Cheryl Smithgall, a research fellow at Chapin Hall at the University of Chicago, has conducted some of the most widely disseminated and detailed research on the education of foster children and other at-risk youth. Under FERPA, records can be released to researchers studying ways to improve instruction, administration of student aid or predictive tests. The A+ Act would expand the research exception to, “child welfare agencies for the purposes of assessing policies and practices intended to improve educational outcomes for students in foster care.”

Until now, researchers have had to “work around” FERPA by either tailoring their requests to the educational exceptions laid out in the law, or by having social workers manually input data they collect into separate data sets.

“The change in this language in FERPA is essential in being able to develop the right interventions,” Smithgall said.

In the two months since the Florida event, the Congressional Caucus on Foster Youth has been hard at work drafting the A+ Act that – if passed – will resolve the tension between FERPA and the Social Security Act highlighted in Cagle’s plea. 

Rep. Bass said that the Caucus moved so quickly on this legislation because Cagle’s remarks provided a “specific solution.”

“This was an issue waiting to be resolved,” Bass said. “The thought had already been put in, all we did was take advantage of the thinking and the work that was in place.  I think congressional members are always interested in removing barriers, especially with something like this that does not cost.”

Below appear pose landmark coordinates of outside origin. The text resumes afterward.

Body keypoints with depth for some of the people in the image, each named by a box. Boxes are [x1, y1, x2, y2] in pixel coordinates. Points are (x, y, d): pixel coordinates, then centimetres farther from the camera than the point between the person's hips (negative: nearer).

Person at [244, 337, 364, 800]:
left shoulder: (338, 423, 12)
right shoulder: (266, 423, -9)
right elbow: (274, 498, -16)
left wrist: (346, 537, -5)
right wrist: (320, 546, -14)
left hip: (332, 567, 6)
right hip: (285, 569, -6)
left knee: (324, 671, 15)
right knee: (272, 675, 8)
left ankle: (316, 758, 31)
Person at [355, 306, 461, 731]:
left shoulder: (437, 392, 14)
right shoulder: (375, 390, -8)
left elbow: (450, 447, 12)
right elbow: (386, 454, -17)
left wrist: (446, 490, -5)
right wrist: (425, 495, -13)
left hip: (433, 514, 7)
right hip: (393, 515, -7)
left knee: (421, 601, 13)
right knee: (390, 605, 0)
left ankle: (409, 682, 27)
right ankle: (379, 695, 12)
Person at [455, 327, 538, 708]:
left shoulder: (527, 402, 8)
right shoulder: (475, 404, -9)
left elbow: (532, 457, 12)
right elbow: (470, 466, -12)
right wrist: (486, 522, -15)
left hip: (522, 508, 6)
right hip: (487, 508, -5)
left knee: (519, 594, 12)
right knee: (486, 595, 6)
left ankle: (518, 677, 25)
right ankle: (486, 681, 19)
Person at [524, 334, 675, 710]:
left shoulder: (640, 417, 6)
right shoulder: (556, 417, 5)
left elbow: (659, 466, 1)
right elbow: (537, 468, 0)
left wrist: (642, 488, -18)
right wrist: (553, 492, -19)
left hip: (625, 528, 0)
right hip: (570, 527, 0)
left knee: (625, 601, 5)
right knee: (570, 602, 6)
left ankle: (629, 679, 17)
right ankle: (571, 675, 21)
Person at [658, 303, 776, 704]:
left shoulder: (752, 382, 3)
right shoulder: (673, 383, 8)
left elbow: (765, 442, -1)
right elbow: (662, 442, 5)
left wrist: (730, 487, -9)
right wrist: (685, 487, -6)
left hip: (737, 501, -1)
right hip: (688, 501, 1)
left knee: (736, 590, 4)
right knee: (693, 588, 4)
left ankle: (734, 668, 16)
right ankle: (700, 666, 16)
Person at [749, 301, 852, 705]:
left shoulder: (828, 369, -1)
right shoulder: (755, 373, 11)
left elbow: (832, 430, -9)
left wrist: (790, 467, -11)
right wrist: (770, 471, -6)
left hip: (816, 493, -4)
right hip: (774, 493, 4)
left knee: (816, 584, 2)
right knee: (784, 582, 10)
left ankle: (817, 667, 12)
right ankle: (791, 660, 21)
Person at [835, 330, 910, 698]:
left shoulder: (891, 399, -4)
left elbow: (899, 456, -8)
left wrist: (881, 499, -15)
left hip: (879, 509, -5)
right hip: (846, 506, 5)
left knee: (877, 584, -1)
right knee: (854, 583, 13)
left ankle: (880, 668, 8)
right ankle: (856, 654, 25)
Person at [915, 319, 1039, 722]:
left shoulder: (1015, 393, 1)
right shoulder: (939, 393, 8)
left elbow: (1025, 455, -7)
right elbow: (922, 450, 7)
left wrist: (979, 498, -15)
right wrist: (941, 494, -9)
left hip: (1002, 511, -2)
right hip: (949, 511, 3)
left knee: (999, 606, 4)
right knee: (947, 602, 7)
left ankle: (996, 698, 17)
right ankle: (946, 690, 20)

Building off a body of published work largely produced by individual member organizations under the umbrella of the National Working Group on Foster Care and Education, the Act proposes three key changes to FERPA.

- Currently, child welfare agencies have to produce a court order to access a foster child’s educational records. The act would eliminate this hurdle by giving the agencies the same access as parents.

- Additionally, the act would allow child welfare agencies to conduct studies related to the implementation of federal mandates concerning the educational stability and success of students in foster care.

 - Finally, A + would eliminate the need to give parents duplicative notice when records are released. Currently, child welfare workers need to provide a court order to have educational records released by schools. As biological parents are parties to the case, such a notification becomes duplicative. More importantly it creates an additional barrier to accessing records, further slowing down the process and thus affecting children.

“I’m proud to join my colleagues from both sides of the aisle on this common sense legislation to promote educational stability among foster youth,” said A + co-sponsor, Rep. Bachmann in a statement provided to The Chronicle. “Long before I was a member of Congress, I was advocating for educational stability for foster children. Over the years, my husband and I cared for 23 foster kids, and we witnessed serious weaknesses in the educational system as it applied to them.”

Co-Sponsor, Rep. Marino has deep personal experience with foster care, having recently taken a foster youth into his home.

“To put it succinctly, this law un-complicates an already complicated system,” Marino said. “This is the tip of the iceberg,” he said of the Caucus’ work. “We have to let the public know how the foster care system is working and how it is not working, and that fixing it is not all that complicated.”